_WORK INSTRUCTION_:
Whenever a line in the data below includes the string "plus", copy it out.

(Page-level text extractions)
####################

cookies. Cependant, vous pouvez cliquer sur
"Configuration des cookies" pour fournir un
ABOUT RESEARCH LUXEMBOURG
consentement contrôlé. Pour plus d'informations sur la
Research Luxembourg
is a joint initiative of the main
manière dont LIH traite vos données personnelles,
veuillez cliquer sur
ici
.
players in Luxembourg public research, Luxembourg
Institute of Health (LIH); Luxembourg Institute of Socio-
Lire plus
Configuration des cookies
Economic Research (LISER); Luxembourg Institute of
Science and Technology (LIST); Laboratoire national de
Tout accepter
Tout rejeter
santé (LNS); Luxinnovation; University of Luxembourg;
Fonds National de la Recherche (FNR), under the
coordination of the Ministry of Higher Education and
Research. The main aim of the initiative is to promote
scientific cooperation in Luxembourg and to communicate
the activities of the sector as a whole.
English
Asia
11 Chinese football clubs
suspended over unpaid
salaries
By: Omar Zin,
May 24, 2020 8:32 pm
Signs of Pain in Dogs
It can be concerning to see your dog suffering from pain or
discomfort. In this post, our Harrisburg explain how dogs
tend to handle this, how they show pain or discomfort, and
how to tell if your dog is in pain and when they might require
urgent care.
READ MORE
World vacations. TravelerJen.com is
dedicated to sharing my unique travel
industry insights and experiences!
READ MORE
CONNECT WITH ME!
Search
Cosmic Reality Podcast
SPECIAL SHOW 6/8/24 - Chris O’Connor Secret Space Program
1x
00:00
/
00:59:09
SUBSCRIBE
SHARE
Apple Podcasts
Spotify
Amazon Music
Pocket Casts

####################

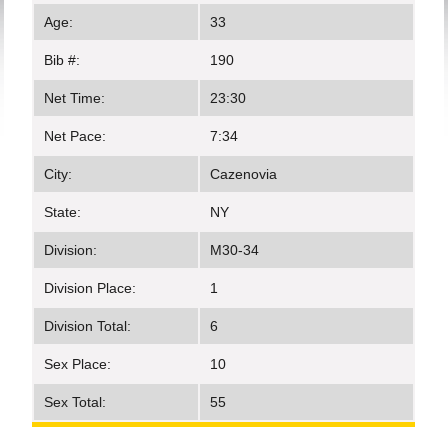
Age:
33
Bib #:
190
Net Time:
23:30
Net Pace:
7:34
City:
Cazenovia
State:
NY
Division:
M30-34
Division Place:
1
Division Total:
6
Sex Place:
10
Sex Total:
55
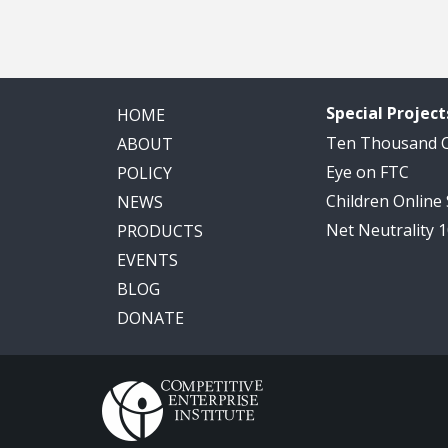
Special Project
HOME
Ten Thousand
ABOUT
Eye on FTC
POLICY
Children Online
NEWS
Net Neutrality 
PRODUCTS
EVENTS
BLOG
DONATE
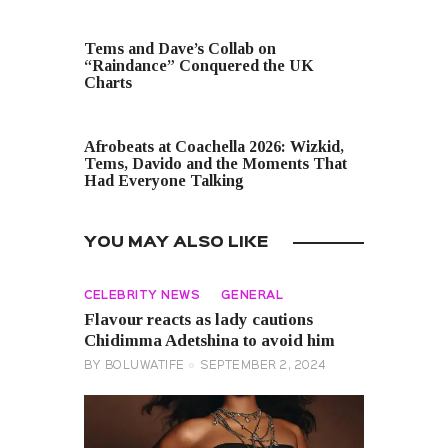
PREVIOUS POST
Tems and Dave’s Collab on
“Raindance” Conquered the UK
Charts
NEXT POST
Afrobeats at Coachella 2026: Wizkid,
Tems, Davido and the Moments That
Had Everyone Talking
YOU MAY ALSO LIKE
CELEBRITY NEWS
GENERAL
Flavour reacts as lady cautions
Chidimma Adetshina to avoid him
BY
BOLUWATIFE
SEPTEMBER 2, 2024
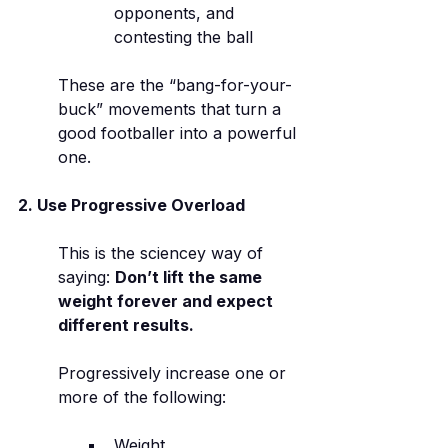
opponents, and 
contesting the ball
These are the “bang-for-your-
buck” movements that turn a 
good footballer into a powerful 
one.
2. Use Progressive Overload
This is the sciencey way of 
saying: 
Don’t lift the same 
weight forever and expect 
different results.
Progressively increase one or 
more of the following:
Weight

####################

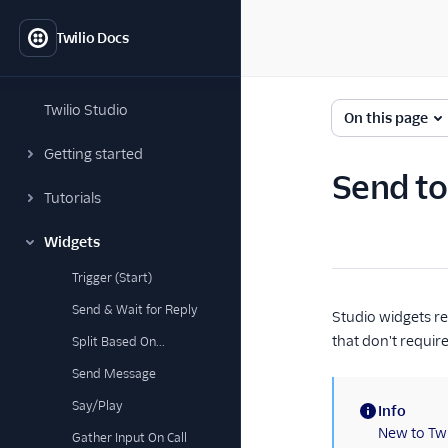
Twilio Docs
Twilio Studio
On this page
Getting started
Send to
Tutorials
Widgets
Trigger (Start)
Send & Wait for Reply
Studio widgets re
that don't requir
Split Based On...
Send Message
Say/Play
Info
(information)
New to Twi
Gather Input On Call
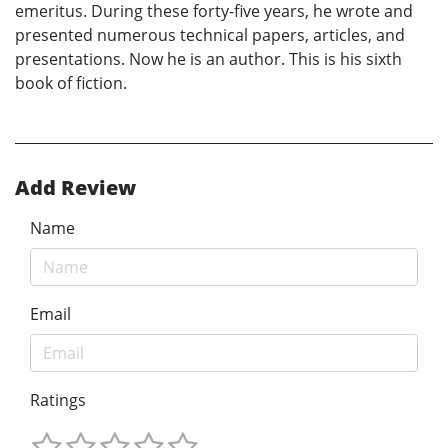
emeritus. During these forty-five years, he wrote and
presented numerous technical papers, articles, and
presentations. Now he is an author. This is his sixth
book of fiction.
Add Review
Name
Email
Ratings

####################

_SOLUTION TO THE PROBLEM_:
consentement contrôlé. Pour plus d'informations sur la
Lire plus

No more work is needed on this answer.